Hope. There it was. Right smack in front of me. I’m no Grinch but I swear to God (or whoever you pray to) I actually felt my heart grow three sizes that very moment.
I saw hope. Right in front of me. The real thing. If I wanted to, I could reach out and touch it. Heck, I could hug it. But I kept still and quiet, letting the amazing grace rush over me as my daughter and my friend chatted on.
I felt changed; transformed. I could not believe the two of them could not notice what was happening to me. Lauren eventually headed off to do some errands.
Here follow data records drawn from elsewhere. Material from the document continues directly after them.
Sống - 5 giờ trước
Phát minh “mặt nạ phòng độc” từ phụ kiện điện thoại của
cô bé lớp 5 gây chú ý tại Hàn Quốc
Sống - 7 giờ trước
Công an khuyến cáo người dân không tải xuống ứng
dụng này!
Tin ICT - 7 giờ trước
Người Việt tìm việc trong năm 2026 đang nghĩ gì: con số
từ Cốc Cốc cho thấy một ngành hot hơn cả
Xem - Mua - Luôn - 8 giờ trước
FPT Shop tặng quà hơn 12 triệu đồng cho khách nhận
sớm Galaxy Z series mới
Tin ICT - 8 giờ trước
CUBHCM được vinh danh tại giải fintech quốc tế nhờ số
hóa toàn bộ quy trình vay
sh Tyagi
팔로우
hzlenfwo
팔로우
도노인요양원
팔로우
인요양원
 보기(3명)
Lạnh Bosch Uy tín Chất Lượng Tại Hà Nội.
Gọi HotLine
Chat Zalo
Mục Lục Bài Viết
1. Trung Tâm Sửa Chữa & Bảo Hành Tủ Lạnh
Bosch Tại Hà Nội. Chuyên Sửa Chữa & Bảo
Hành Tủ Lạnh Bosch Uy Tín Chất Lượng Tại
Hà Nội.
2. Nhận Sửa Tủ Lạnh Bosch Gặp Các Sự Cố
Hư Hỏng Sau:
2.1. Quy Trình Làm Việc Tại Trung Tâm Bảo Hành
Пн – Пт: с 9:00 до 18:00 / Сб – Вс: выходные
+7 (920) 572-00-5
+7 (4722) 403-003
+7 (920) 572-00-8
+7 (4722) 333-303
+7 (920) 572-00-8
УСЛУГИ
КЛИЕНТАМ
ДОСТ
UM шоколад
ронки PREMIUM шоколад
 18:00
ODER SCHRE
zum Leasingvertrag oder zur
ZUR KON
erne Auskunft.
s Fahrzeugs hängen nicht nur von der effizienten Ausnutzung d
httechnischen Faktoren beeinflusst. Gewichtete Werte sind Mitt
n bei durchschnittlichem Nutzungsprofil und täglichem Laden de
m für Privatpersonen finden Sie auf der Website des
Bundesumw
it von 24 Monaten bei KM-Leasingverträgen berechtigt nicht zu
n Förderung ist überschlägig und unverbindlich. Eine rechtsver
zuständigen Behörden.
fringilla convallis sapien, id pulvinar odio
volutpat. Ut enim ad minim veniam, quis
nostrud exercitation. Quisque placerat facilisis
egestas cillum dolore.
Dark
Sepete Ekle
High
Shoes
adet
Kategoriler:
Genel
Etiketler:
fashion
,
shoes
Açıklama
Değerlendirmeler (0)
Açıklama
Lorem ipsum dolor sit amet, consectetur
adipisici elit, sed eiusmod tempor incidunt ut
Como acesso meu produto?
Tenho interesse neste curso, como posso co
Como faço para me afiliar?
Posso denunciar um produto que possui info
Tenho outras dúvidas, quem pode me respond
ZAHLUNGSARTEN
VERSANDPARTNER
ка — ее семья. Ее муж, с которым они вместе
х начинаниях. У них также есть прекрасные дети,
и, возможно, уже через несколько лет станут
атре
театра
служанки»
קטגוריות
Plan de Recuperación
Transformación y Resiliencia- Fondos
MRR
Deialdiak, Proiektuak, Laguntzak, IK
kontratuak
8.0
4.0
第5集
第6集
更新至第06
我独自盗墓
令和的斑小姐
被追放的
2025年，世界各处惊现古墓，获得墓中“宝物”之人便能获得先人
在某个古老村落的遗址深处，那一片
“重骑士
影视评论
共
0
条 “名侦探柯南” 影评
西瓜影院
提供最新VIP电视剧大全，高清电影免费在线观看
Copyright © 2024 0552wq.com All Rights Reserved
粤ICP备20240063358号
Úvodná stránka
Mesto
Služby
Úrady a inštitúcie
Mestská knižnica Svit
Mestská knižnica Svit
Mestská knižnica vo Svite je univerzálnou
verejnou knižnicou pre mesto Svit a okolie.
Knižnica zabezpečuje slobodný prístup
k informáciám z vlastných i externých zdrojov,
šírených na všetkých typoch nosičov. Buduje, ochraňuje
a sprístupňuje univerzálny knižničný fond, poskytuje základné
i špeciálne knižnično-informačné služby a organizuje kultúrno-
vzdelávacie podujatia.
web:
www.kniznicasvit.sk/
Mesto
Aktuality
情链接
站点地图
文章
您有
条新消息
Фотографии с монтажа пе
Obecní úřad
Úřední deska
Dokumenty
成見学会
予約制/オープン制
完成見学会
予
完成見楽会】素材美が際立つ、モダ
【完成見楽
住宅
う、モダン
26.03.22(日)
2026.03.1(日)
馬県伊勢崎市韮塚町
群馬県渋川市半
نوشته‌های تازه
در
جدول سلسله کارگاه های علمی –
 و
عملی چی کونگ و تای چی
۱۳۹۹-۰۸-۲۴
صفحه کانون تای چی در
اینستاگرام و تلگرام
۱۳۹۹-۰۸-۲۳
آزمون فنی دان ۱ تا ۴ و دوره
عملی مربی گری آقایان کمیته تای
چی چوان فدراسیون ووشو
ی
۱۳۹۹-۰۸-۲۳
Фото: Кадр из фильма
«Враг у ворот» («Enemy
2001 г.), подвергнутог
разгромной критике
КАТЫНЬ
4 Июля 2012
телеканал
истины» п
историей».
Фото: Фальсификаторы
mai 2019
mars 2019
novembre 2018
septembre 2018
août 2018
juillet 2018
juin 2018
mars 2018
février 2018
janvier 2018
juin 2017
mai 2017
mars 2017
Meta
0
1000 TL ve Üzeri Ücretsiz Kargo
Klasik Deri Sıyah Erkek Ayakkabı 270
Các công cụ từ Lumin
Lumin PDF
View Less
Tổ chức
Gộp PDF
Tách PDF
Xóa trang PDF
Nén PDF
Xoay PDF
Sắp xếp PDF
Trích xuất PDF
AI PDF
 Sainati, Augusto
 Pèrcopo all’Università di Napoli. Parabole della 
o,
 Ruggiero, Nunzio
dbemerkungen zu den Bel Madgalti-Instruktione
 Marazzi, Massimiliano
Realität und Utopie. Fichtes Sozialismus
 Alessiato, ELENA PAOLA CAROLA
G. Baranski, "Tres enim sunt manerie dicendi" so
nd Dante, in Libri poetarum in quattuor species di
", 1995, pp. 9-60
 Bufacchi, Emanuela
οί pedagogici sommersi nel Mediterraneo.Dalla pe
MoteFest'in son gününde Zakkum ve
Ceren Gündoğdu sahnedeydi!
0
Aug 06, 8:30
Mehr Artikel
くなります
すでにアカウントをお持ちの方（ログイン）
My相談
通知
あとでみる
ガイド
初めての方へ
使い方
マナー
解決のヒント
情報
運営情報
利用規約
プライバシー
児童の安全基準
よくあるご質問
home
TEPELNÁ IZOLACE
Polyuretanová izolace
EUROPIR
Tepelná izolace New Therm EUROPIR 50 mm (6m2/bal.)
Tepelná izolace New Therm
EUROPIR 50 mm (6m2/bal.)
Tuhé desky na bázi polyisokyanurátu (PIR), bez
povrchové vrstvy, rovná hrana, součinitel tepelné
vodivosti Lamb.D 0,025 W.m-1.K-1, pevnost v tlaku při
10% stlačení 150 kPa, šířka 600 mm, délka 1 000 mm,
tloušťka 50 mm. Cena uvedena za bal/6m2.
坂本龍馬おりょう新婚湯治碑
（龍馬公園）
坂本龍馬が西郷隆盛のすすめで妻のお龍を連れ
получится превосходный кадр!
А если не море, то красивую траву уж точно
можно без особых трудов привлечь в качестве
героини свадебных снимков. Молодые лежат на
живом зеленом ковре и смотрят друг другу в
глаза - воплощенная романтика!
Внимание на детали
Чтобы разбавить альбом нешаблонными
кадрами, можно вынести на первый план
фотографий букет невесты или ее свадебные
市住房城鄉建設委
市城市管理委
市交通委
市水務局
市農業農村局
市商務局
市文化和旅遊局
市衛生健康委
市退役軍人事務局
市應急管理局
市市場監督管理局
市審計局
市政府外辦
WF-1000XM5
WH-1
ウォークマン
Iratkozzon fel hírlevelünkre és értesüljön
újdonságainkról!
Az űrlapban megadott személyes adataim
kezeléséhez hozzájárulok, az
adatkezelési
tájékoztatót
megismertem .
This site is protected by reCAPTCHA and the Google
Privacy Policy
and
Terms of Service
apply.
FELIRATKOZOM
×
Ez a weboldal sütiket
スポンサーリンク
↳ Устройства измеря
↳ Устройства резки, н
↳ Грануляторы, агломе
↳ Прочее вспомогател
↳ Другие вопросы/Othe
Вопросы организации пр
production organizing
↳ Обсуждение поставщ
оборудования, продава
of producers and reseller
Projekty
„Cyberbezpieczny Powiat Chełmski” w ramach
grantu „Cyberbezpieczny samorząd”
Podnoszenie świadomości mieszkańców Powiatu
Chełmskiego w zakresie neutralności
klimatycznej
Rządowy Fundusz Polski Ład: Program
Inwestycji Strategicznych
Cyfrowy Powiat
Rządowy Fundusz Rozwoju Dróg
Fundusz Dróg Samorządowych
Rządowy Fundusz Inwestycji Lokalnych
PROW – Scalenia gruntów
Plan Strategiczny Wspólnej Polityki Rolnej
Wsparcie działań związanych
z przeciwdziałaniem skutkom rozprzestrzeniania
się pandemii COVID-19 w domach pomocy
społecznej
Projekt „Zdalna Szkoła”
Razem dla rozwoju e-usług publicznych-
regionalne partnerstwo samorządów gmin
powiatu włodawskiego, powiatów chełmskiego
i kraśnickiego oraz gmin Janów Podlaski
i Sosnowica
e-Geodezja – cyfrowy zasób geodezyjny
I turned to my friend and said ‘I hope you know you just witnessed a life moment for me.” I repeated what Lauren had said, and told her it was the first time I’d ever heard her talk that way, and that I was profoundly changed from it.
“I thought that was really cool when she said that,” Cathy said, “But you were so calm about it, I figured she says that all the time.”
And so there it is. Hope personified. Right in the eyes of the very girl I’d been searching the world to find it for. Hope to me means a child can suffer the way she’s had to and still have an amazing life. Hope to me means a mother can bang her head against the wall and beg and cajole and worry and cry and even if she thinks it’s all for naught, it’s not. It helps and it matters and it all gels one day. Hope for me is that a young woman can look into her future, know that for the time being it sill contains constant monitoring, blood checks, shots, lows, highs, fears and upsets and say “just bring it on.” Hope for me means that while I keep looking for the solution, I don’t need to scour the earth looking for hope. It’s here. And I love it.
So now I think back to that song that means so much to me. And I realize, suddenly, I had the punctuation wrong. Because here’s how it really goes:
Laugh as my body she lifted, know this child will be gifted with love, with patience and with faith.
She’ll find her way.
And that is what hope means: She’s been gifted with all she needs to find her way.